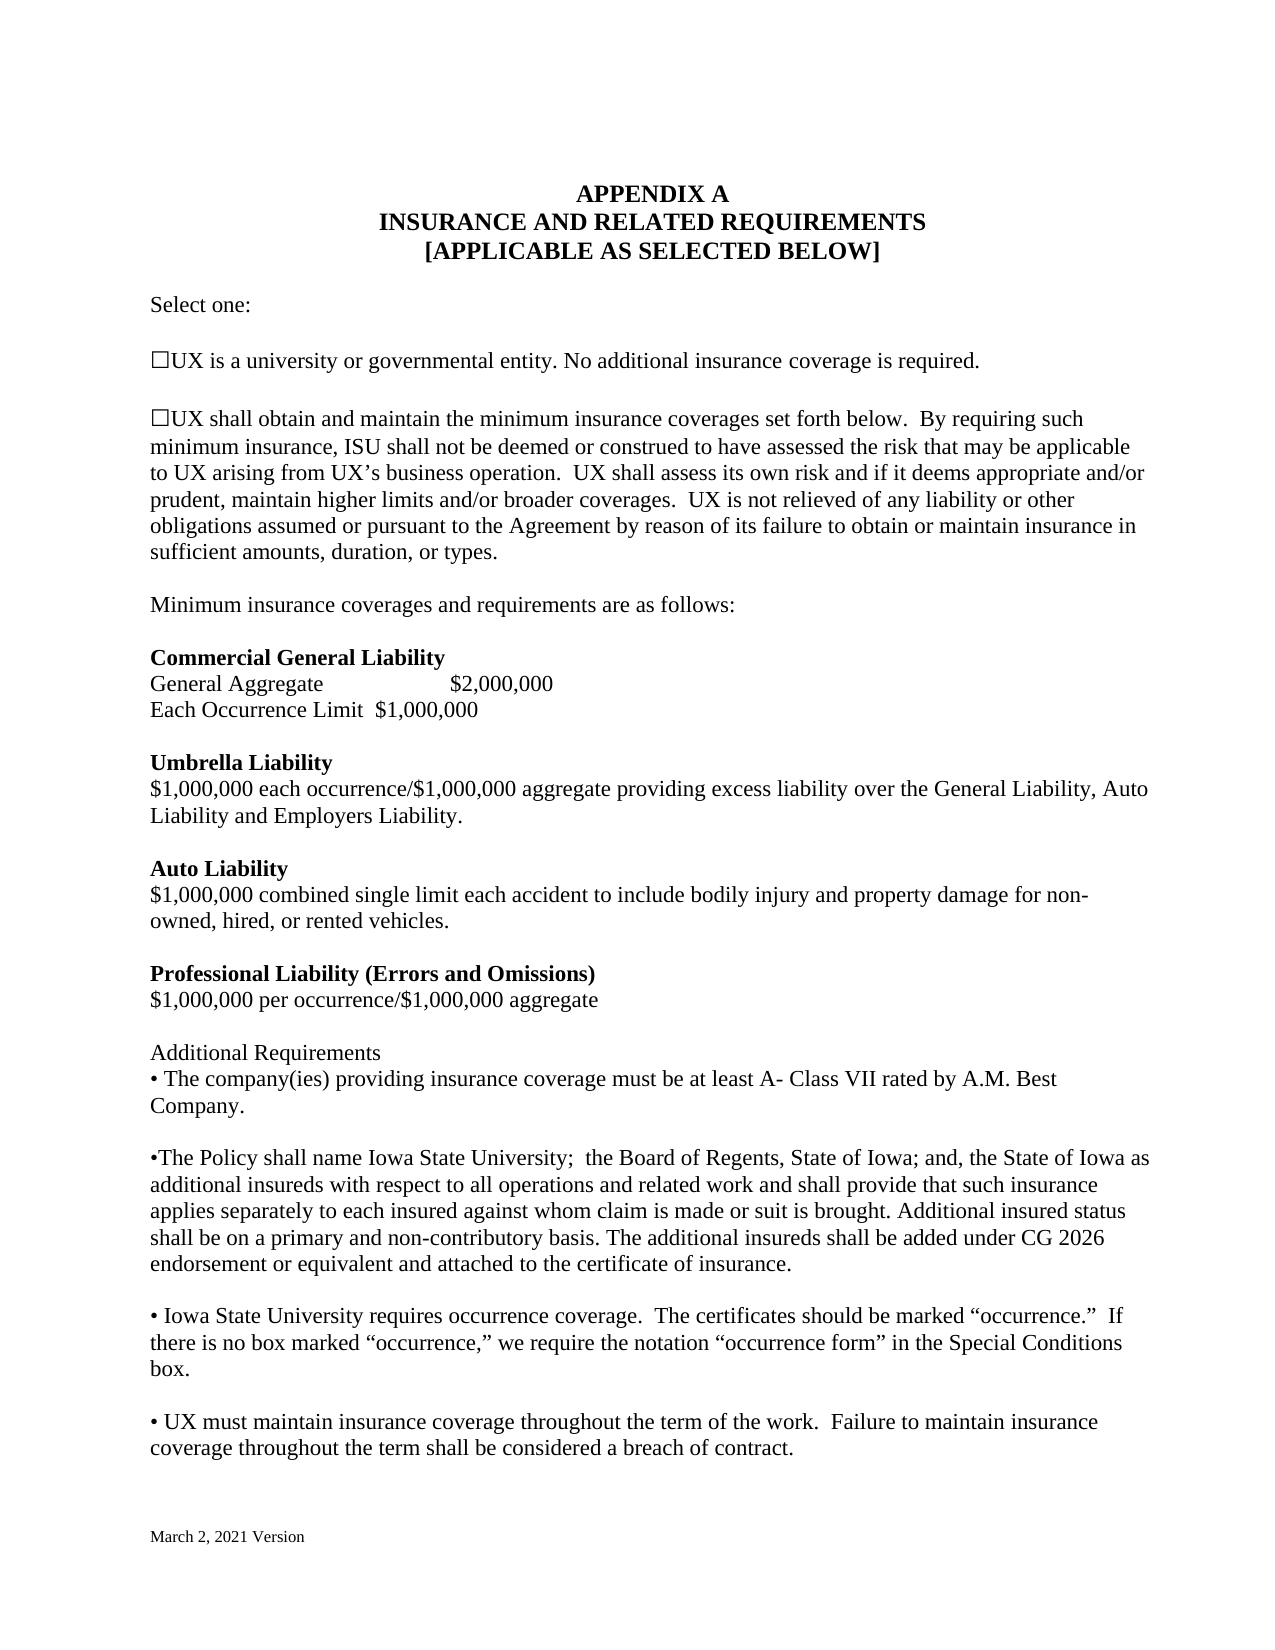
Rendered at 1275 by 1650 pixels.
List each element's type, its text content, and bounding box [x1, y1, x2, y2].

text Each Occurrence Limit $1,000,000 [150, 696, 1155, 723]
text Select one: [150, 291, 1155, 318]
text Umbrella Liability [150, 749, 1155, 776]
text • Iowa State University requires occurrence coverage. The certificates should be marked “occurrence.” If there is no box marked “occurrence,” we require the notation “occurrence form” in the Special Conditions box. [150, 1303, 1155, 1382]
text [APPLICABLE AS SELECTED BELOW] [150, 236, 1155, 265]
text UX shall obtain and maintain the minimum insurance coverages set forth below. By requiring such minimum insurance, ISU shall not be deemed or construed to have assessed the risk that may be applicable to UX arising from UX’s business operation. UX shall assess its own risk and if it deems appropriate and/or prudent, maintain higher limits and/or broader coverages. UX is not relieved of any liability or other obligations assumed or pursuant to the Agreement by reason of its failure to obtain or maintain insurance in sufficient amounts, duration, or types. [150, 402, 1155, 565]
text $1,000,000 each occurrence/$1,000,000 aggregate providing excess liability over the General Liability, Auto Liability and Employers Liability. [150, 776, 1155, 828]
text Commercial General Liability [150, 644, 1155, 670]
text Auto Liability [150, 854, 1155, 881]
text • UX must maintain insurance coverage throughout the term of the work. Failure to maintain insurance coverage throughout the term shall be considered a breach of contract. [150, 1408, 1155, 1461]
text Additional Requirements [150, 1039, 1155, 1065]
text • The company(ies) providing insurance coverage must be at least A- Class VII rated by A.M. Best Company. [150, 1065, 1155, 1118]
text $1,000,000 per occurrence/$1,000,000 aggregate [150, 986, 1155, 1013]
text $1,000,000 combined single limit each accident to include bodily injury and property damage for non-owned, hired, or rented vehicles. [150, 881, 1155, 934]
text Professional Liability (Errors and Omissions) [150, 960, 1155, 986]
text INSURANCE AND RELATED REQUIREMENTS [150, 207, 1155, 236]
text APPENDIX A [150, 179, 1155, 207]
text Minimum insurance coverages and requirements are as follows: [150, 591, 1155, 617]
text •The Policy shall name Iowa State University; the Board of Regents, State of Iowa; and, the State of Iowa as additional insureds with respect to all operations and related work and shall provide that such insurance applies separately to each insured against whom claim is made or suit is brought. Additional insured status shall be on a primary and non-contributory basis. The additional insureds shall be added under CG 2026 endorsement or equivalent and attached to the certificate of insurance. [150, 1144, 1155, 1276]
text General Aggregate $2,000,000 [150, 670, 1155, 696]
text UX is a university or governmental entity. No additional insurance coverage is required. [150, 344, 1155, 375]
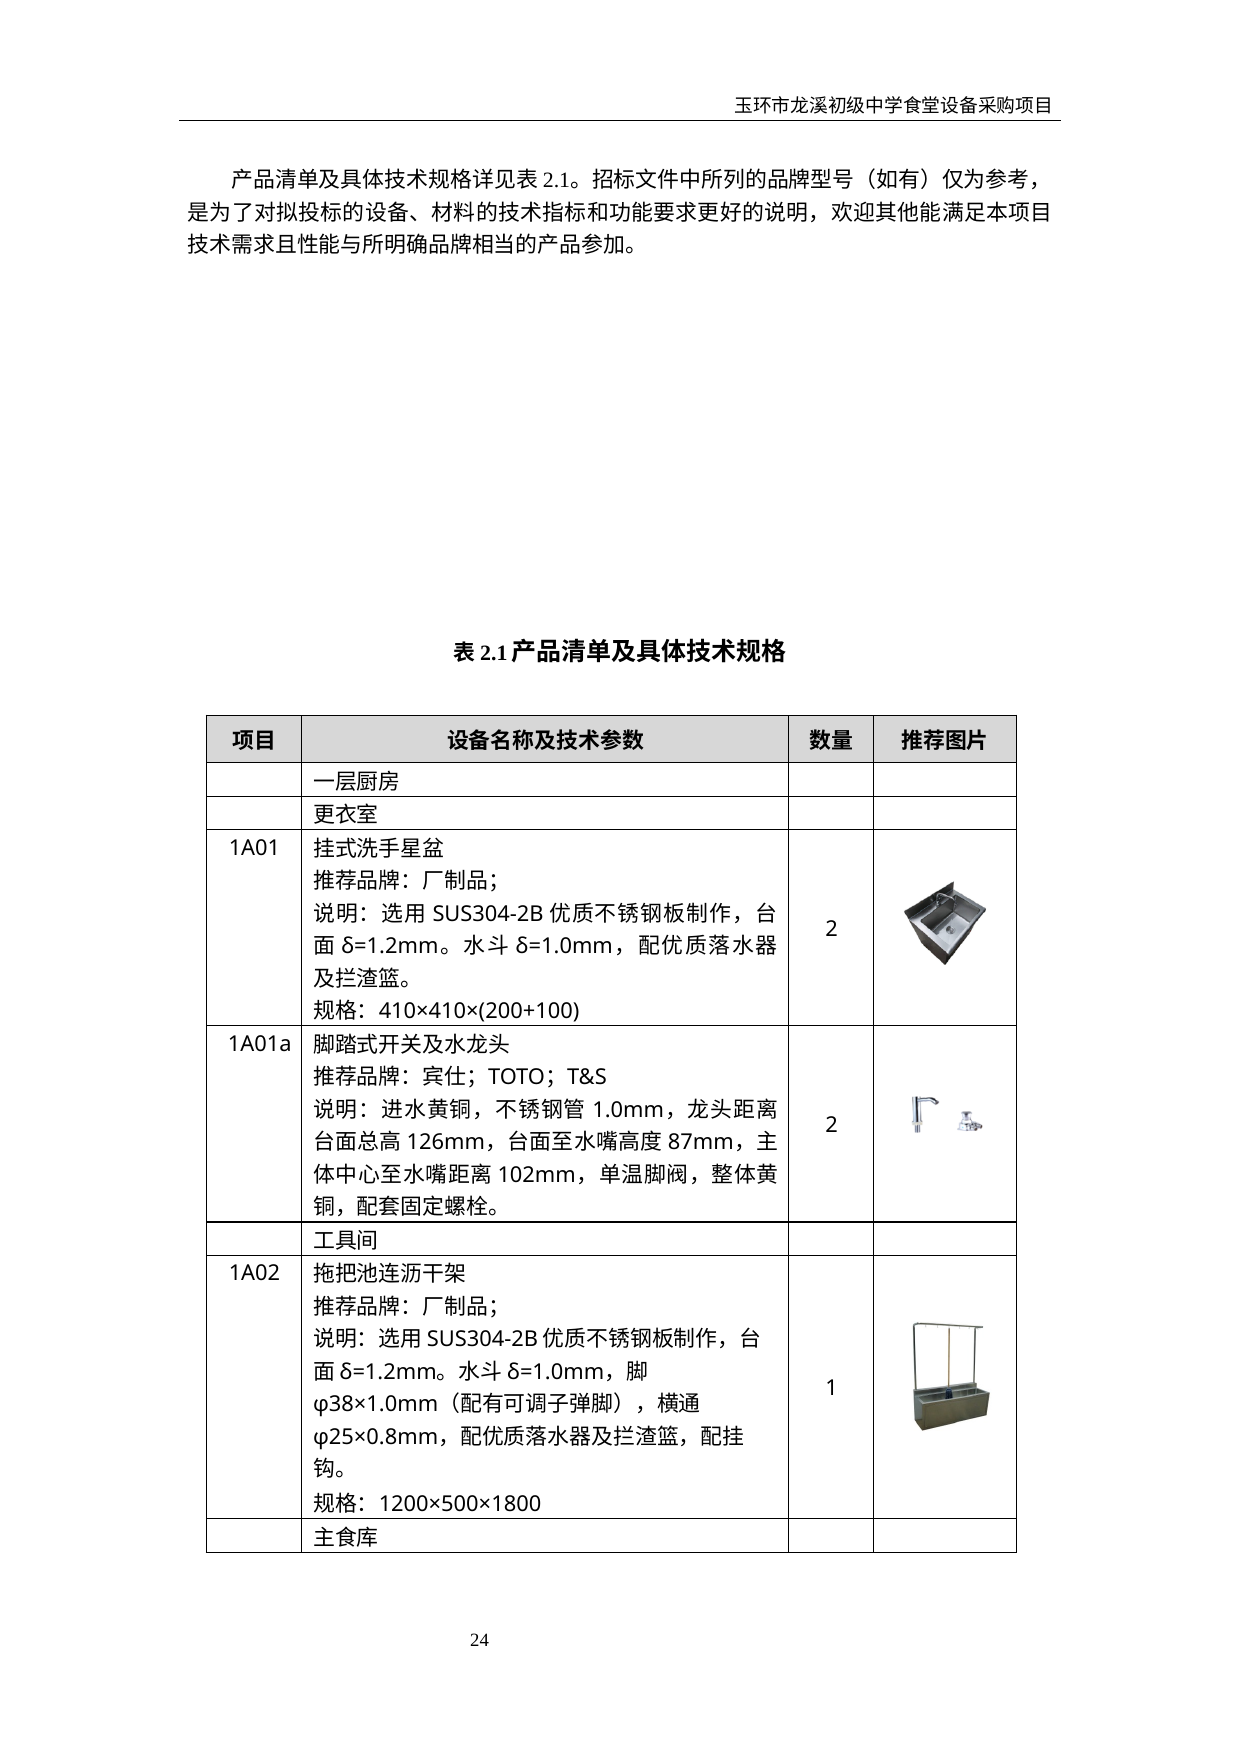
++++++++++++++++++++
# ACTION ITEM:
Looking at the records above, how many lines contain "providing"? Only the number is needed.

# EXERCISE RESPONSE:
2